*** Opening of GIVEN PASSAGE ***

Why is that so much to ask?
Me: You wanna hear something true? I care about both of you deeply. But – honest to fuck – if someone told me that I could get Alison back by killing you two, or anyone, for that matter, I would do it without hesitation. I would feel bad about it, yeah. But I would be at your doorstep within the hour to cut you clean and cut you deep. Alison would hate me forever, but I would do it. There is no sin I would not commit to get her back. (sighing) But I don’t have that option. So, (raising glass) cheers…
The last time I got audited was twelve years ago for about $25K.
Got audited again this past week. Happy birthday to me.
Essentially, NYS wants to know how come I went from reporting $XXX,XXX in income in years past to $X,XXX (AGI) for the last couple of years.
Honest to god, my first instinct was to write them a letter that just said:
My wife and father died exactly 90 days apart in 2017 from some medical bullshit while other assholes get to live their shitty meaningless lives.
I spent the last three years trying not to kill myself cause of the injustice of it all. Frankly, I don’t give a fuck. Fuck you. Fuck everyone. Tell me what you think I owe you and send me a goddamn bill. I don’t give a shit.
Logan Go Fuck Yourself Lo
I actually wrote something along those lines. Just with less restraint. I subsequently toned it down.
Logically, I know that some innocent bureaucrat that has no interest in hurting me will be on the receiving end of my vitriol but, I’m the eggshell plaintiff. And I don’t care.
Plus, now, I had to find her goddamn death certificate.
There is nothing more hateful or rage-inducing than having to look for – and, ultimately, find – something that you despise with every fiber in your body. I keep it in a case, on the bottom drawer, in a folder, in a folder, in yet another folder.
It’s as if it’s radioactive and will kill me if there aren’t enough layers between us.
That’s probably not too far from the truth.

*** Close of GIVEN PASSAGE ***
*** Opening of DATA TO EXAMINE ***

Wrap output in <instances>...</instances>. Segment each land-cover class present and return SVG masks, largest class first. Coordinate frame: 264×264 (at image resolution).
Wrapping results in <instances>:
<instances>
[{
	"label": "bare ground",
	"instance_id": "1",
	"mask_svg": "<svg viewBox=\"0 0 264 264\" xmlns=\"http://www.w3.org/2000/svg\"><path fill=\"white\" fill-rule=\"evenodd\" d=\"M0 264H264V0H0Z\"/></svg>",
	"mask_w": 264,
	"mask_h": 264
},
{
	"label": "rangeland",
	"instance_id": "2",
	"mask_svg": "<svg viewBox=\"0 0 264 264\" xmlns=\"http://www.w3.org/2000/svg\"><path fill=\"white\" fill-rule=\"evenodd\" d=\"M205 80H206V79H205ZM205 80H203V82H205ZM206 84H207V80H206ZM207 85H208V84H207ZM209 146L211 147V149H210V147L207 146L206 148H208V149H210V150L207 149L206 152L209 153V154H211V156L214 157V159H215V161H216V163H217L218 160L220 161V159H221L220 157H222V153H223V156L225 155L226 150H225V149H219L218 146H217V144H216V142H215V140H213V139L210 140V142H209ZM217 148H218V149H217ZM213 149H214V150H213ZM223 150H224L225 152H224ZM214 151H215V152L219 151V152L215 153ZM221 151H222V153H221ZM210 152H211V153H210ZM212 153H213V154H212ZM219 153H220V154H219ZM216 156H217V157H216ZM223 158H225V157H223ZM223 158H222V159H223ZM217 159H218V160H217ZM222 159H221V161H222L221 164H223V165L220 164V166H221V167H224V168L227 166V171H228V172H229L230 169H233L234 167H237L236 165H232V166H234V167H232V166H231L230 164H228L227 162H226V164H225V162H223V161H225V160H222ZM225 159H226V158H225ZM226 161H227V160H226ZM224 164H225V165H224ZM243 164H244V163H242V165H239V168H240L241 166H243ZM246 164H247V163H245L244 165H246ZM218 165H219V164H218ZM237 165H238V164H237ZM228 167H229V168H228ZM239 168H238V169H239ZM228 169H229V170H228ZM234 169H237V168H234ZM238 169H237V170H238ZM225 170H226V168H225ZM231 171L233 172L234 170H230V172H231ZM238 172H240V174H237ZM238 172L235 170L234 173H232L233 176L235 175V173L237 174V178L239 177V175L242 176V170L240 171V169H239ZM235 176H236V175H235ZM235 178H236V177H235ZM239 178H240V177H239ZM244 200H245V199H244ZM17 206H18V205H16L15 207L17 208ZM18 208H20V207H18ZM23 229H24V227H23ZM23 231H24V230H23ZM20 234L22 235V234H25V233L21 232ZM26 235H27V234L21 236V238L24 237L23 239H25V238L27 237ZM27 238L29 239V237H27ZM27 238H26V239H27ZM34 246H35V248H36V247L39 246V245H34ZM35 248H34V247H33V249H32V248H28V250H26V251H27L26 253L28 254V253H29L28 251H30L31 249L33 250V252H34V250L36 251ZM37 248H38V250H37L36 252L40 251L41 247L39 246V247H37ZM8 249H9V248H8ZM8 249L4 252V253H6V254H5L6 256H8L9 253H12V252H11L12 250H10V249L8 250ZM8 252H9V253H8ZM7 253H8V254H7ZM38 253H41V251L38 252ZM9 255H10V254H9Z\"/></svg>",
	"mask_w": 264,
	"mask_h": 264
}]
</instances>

*** Close of DATA TO EXAMINE ***

:: YOUR INSTRUCTIONS ::
Can you copy the piece about the tax audit word for word, from "Honest to god, my" up to and including "goddamn death certificate."?

:: EXPECTED ANSWER ::
Honest to god, my first instinct was to write them a letter that just said:
My wife and father died exactly 90 days apart in 2017 from some medical bullshit while other assholes get to live their shitty meaningless lives.
I spent the last three years trying not to kill myself cause of the injustice of it all. Frankly, I don’t give a fuck. Fuck you. Fuck everyone. Tell me what you think I owe you and send me a goddamn bill. I don’t give a shit.
Logan Go Fuck Yourself Lo
I actually wrote something along those lines. Just with less restraint. I subsequently toned it down.
Logically, I know that some innocent bureaucrat that has no interest in hurting me will be on the receiving end of my vitriol but, I’m the eggshell plaintiff. And I don’t care.
Plus, now, I had to find her goddamn death certificate.